El cielo sobre el Autódromo Hermanos Rodríguez parecía fusionarse con las pantallas gigantes que proyectaban una neblina luminosa. El humo, en ascenso como incienso digital, acompañó el inicio de su primer tema, “I’m Good”.
“Si se sienten bien, levanten los brazos; esta noche somos uno”, indicó Guetta en inglés, y el público inmediatamente lo siguió sin mayor requerimiento.
Guetta culminó la jornada, pero la hizo memorable con su maratón de éxitos, donde temas como “Titanium”, “Memories”, “Be My Lover” y “Sexy Bitch” resonaron a lo grande. Cada canción generó una catarsis, y cada drop fue una pequeña revolución interior que dejó a todos impactados.
Los más devotos se aferraban al frente del escenario, como náufragos en busca de la última nota, mientras otros, más relajados, disfrutaban de las vibraciones desde el pasto o los palcos. En un show de Guetta, hasta el silencio tiene su propia vibración.
La Ciudad de México ha dejado de ser un simple destino en la agenda de Guetta; ha pasado a ser su segundo hogar. Cada visita es un rito, y la noche anterior no fue la excepción, con un total de 44,337 asistentes, según los organizadores.
“Estoy con ustedes, gracias a ti, a ti… los amo”, expresó mientras la pantalla mostraba imágenes intergalácticas, sugiriendo que lo vivido era tanto una celebración como un sueño.

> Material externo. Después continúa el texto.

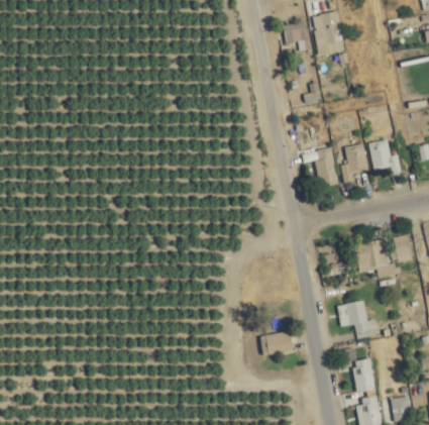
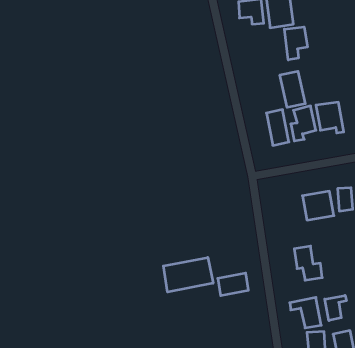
building: none -> [284,27,307,60]
building: none -> [280,71,305,107]
building: none -> [163,257,213,292]
building: none -> [325,295,346,321]

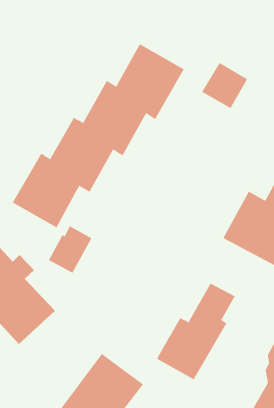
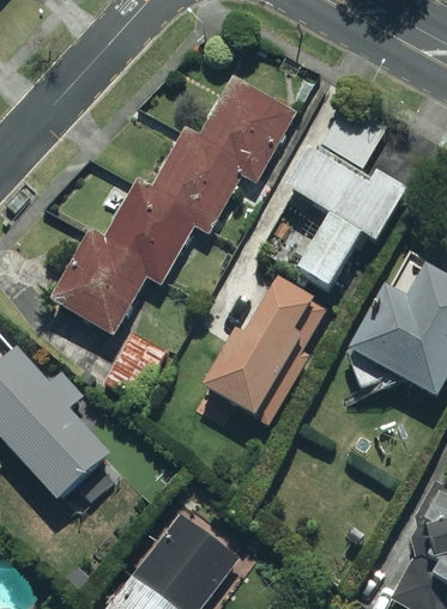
building: none -> [289,150,409,287]
building: [156,283,236,380] -> [204,279,316,416]

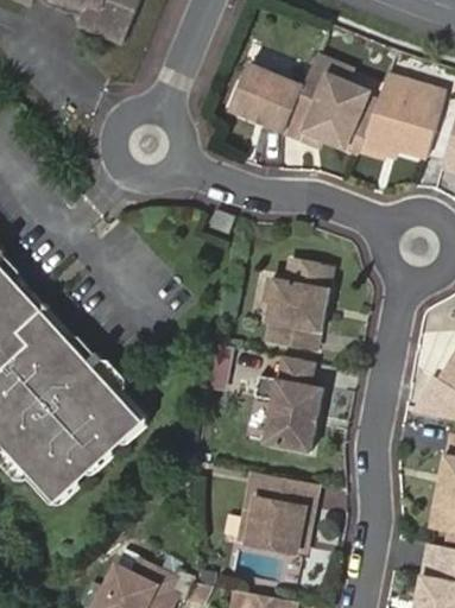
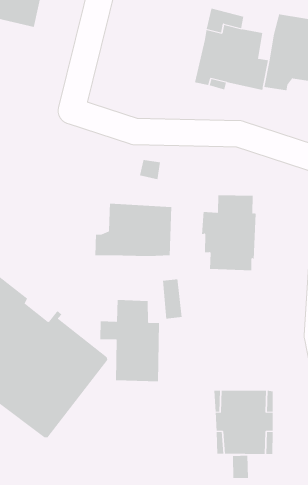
building: [230,66,305,133] -> none
building: none -> [95,203,172,257]
building: [255,354,324,451] -> [100,300,160,382]

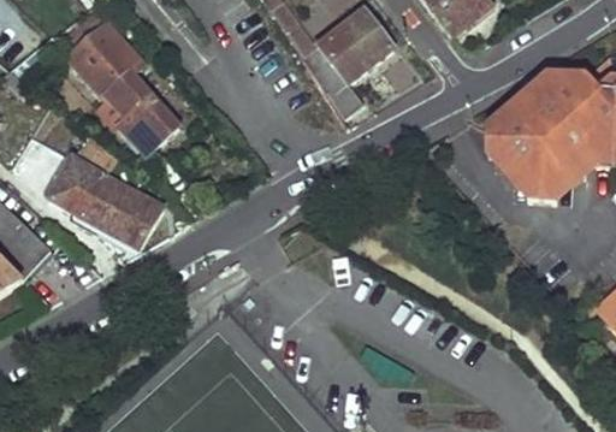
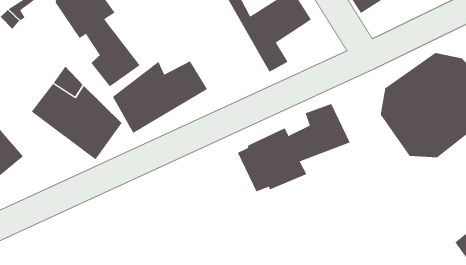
building: none -> [112,60,208,134]
building: none -> [237,103,351,192]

La noche no concluyó con su último beat, ya que el DJ alemán Purple Disco Machine tomó el control del escenario alterno, llevando al público a disfrutar de una mezcla contemporánea de disco futurista.
Mientras esto sucedía, los patrocinadores contribuían a la experiencia con spots interactivos, activaciones y oportunidades para fotos que parecían de otro mundo. Entre cervezas frías y selfies bajo luces de neón, el público se entregó por completo al disfrute.
El DJ Patrick Miller también dejó su huella en esta jornada ecléctica, que reunió a un público diverso, desde adolescentes hasta veteranos del ritmo, todos alineados en la misma sintonía.
En este primer día del Tecate Emblema 2025, la experiencia fue una descarga eléctrica que resonó en la memoria. Cuando David Guetta subió al escenario, no hubo necesidad de anunciar su llegada; el ambiente lo proclamó: el rey estaba presente.